Histórias da Medicina Portuguesa

No termo de uma vida de trabalho, todos temos histórias a contar. Vamos também aprendendo a ler a História de um modo pessoal. Este blogue pretende viver um pouco da minha experiência e muito dos nomes grandes que todos conhecemos. Nos pequenos textos que apresento, a investigação é superficial e as generalizações poderão ser todas discutidas. A ambição é limitada. Pretendo apenas entreter colegas despreocupados e (quem sabe?) despertar o interesse pela pesquisa mais aprofundada das questões que afloro.
Espero não estar a dar início a um projecto unipessoal. As portas de Histórias da Medicina estão abertas a todos os colegas que queiram colaborar com críticas, comentários ou artigos, venham eles da vivência de cada um ou das reflexões sobre as leituras que fizeram.
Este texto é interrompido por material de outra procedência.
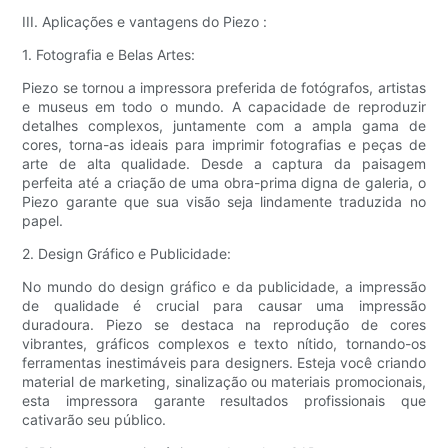
III. Aplicações e vantagens do Piezo :
1. Fotografia e Belas Artes:
Piezo se tornou a impressora preferida de fotógrafos, artistas
e museus em todo o mundo. A capacidade de reproduzir
detalhes complexos, juntamente com a ampla gama de
cores, torna-as ideais para imprimir fotografias e peças de
arte de alta qualidade. Desde a captura da paisagem
perfeita até a criação de uma obra-prima digna de galeria, o
Piezo garante que sua visão seja lindamente traduzida no
papel.
2. Design Gráfico e Publicidade:
No mundo do design gráfico e da publicidade, a impressão
de qualidade é crucial para causar uma impressão
duradoura. Piezo se destaca na reprodução de cores
vibrantes, gráficos complexos e texto nítido, tornando-os
ferramentas inestimáveis ​​para designers. Esteja você criando
material de marketing, sinalização ou materiais promocionais,
esta impressora garante resultados profissionais que
cativarão seu público.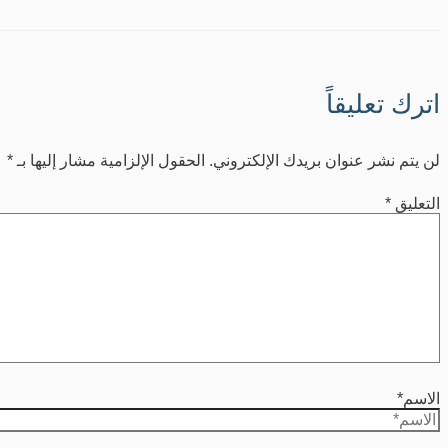
اترك تعليقاً
لن يتم نشر عنوان بريدك الإلكتروني.
الحقول الإلزامية مشار إليها بـ
*
التعليق
*
الاسم*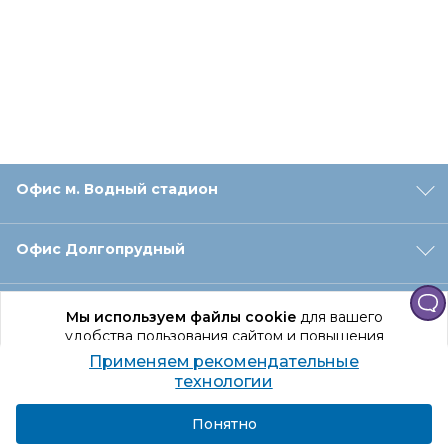
Офис м. Водный стадион
Офис Долгопрудный
Офис Санкт‑Петербург
Мы используем файлы cookie
для вашего
удобства пользования сайтом и повышения
качества рекомендаций.
Применяем рекомендательные
Оформление заказа
Продолжая использование сайта, вы даете
технологии
согласие на обработку персональных данных
Подробнее
Я согласен
Понятно
Отдел доставки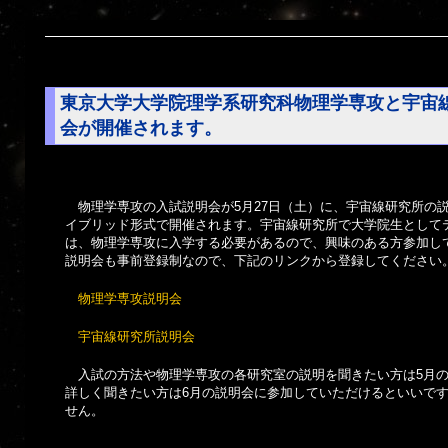
東京大学大学院理学系研究科物理学専攻と宇宙
会が開催されます。
物理学専攻の入試説明会が5月27日（土）に、宇宙線研究所の説
イブリッド形式で開催されます。宇宙線研究所で大学院生として
は、物理学専攻に入学する必要があるので、興味のある方参加し
説明会も事前登録制なので、下記のリンクから登録してください
物理学専攻説明会
宇宙線研究所説明会
入試の方法や物理学専攻の各研究室の説明を聞きたい方は5月
詳しく聞きたい方は6月の説明会に参加していただけるといいで
せん。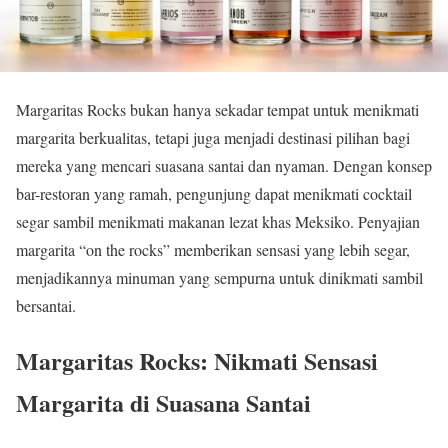
Margaritas Rocks bukan hanya sekadar tempat untuk menikmati
margarita berkualitas, tetapi juga menjadi destinasi pilihan bagi
mereka yang mencari suasana santai dan nyaman. Dengan konsep
bar-restoran yang ramah, pengunjung dapat menikmati cocktail
segar sambil menikmati makanan lezat khas Meksiko. Penyajian
margarita “on the rocks” memberikan sensasi yang lebih segar,
menjadikannya minuman yang sempurna untuk dinikmati sambil
bersantai.
Margaritas Rocks: Nikmati Sensasi
Margarita di Suasana Santai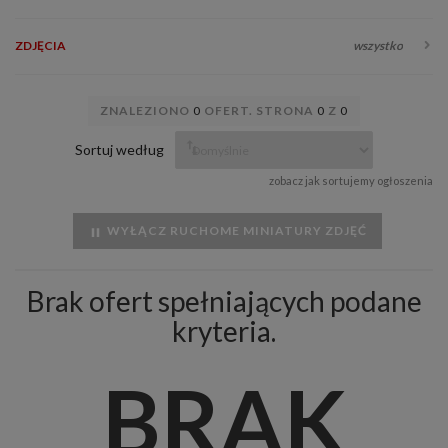
ZDJĘCIA
wszystko
ZNALEZIONO
0
OFERT. STRONA
0
Z
0
Sortuj według
zobacz jak sortujemy ogłoszenia
WYŁĄCZ RUCHOME MINIATURY ZDJĘĆ
Brak ofert spełniających podane
kryteria.
BRAK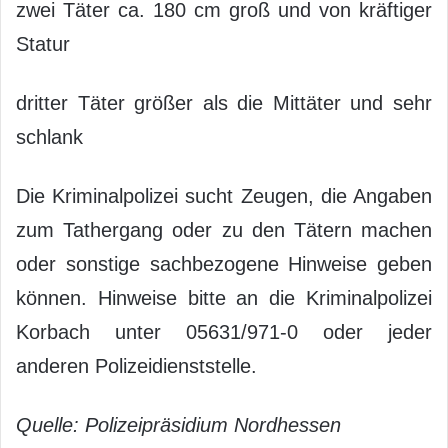
zwei Täter ca. 180 cm groß und von kräftiger
Statur
dritter Täter größer als die Mittäter und sehr
schlank
Die Kriminalpolizei sucht Zeugen, die Angaben
zum Tathergang oder zu den Tätern machen
oder sonstige sachbezogene Hinweise geben
können. Hinweise bitte an die Kriminalpolizei
Korbach unter 05631/971-0 oder jeder
anderen Polizeidienststelle.
Quelle: Polizeipräsidium Nordhessen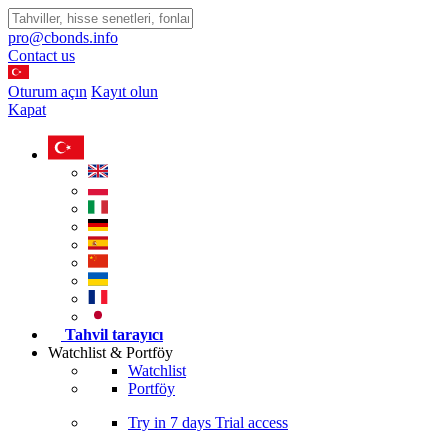
pro@cbonds.info
Contact us
Oturum açın
Kayıt olun
Kapat
Tahvil tarayıcı
Watchlist & Portföy
Watchlist
Portföy
Try in
7 days
Trial access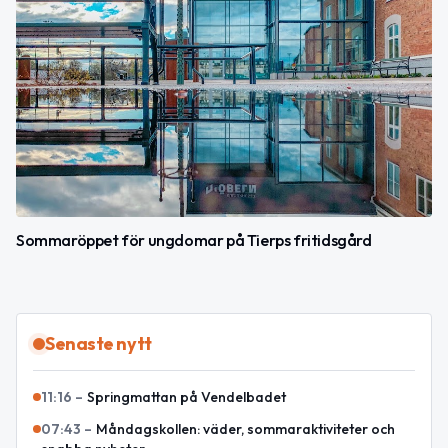
Sommaröppet för ungdomar på Tierps fritidsgård
Senaste nytt
11:16
–
Springmattan på Vendelbadet
07:43
–
Måndagskollen: väder, sommaraktiviteter och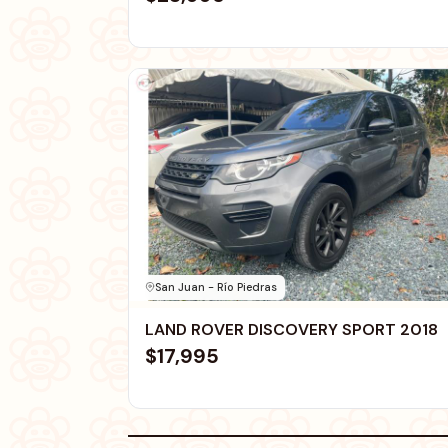
San Juan - Río Piedras
LAND ROVER DISCOVERY SPORT 2018
$17,995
terça-feira, 13 de setembro de 2011


       A DESTRUIÇÃO DO MEU ARQUIVO


No dia em que comecei a destruir o meu arquivo clínico só não chorei porque não sou dado ao choro.
De modo geral, sou impulsivo. Fora da área profissional, acusam-me de tomar decisões em cima do joelho. Quando se trata de questões que têm a ver com o meu futuro e o dos meus, é como se mudasse de feitio. Fico ansioso e torno-me hesitante. Ponderei demoradamente se deveria ou não abandonar o consultório de Setúbal para exercer os últimos anos de carreira no Hospital dos Capuchos em regime de dedicação exclusiva. A intenção era conseguir uma reforma melhor. 
Depois de escolher um rumo, sou teimoso e marro a direito.
Entre a minha candidatura ao novo regime e a sua aprovação decorreram poucas semanas. Lembro-me de ouvir a minha mulher comentar:
− Dizem-te que sim a tudo…
Era verdade. Sei de colegas que aguardaram anos pela resposta, que nem sempre foi positiva. Comentei, com algum orgulho:
− Conhecem-me. Sabem que vou trabalhar mais...
Não tinha onde colocar os armários metálicos em que guardava as fichas clínicas. Ocupavam uns bons metros quadrados de parede.
Era difícil contar as fichas que fui preenchendo ao longo de trinta anos de consulta. Umas eram gordas, com páginas dobradas, e outras elegantes. Fiz uma amostragem e extrapolei-a. Contadas duas gavetas, teria registos de 15.000 a 20.000 doentes.
A maioria deles não deixara marca na minha memória. Tratava-se de pessoas que tinham vindo pedir uma opinião e que não voltaram. Um ou outro paciente não teria gostado do médico. Muitos, contudo, tinham afundado raízes no meu coração. Alguns exigiram o melhor de mim: atenção, inteligência, capacidade de estudo e técnica cirúrgica apurada. Ofereci-lhes tudo o que fui capaz de dar. Nem sempre chegou. Umas vezes ganhei e, outras, perdi. Os homens orgulhosos fixam melhor as derrotas do que as vitórias.
As fichas eram muitas e difíceis de destruir. Provavelmente, no começo do século, os fragmentadores de papel teriam já custos acessíveis. Imaginei-os distantes, para utilização única. Fiz mal. Teria poupado tempo e maçada.
Doeram-me os pulsos de tanta ficha que rasguei em pedaços pequenos e quase deitei fogo à casa ao sobrecarregar a lareira com resmas de papel. Demorei muitos dias a completar a tarefa.
Mesmo sem querer, ia lendo um ou outro nome. Alguns não me diziam nada. Outros faziam parte das minhas preocupações. Houve doentes que julguei perder outra vez, ao destruir-lhes a memória escrita. Pensei que a melhor parte de mim ficava ali, junto às lembranças apagadas. Achei que estava a rasgar o meu passado e que nunca mais seria homem inteiro.
Imaginei-me numa ficha preenchida. Em cima, dizia: Dr. Trabulo. Estava quase cheia. O espaço em branco que ficava em baixo era estreito. Eu tinha percorrido a maior parte do caminho e era impossível lembrá-lo sem doentes.
Perdi registos e até apontamentos de frases de que poderia vir a fazer uso mais tarde, na escrita, mas a vida não parou. 
Hoje, o meu registo clínico pode abrigar-se todo numa “pen”. Cabem lá mais de seis metros quadrados de folhas de papel metidas em gavetas metálicas.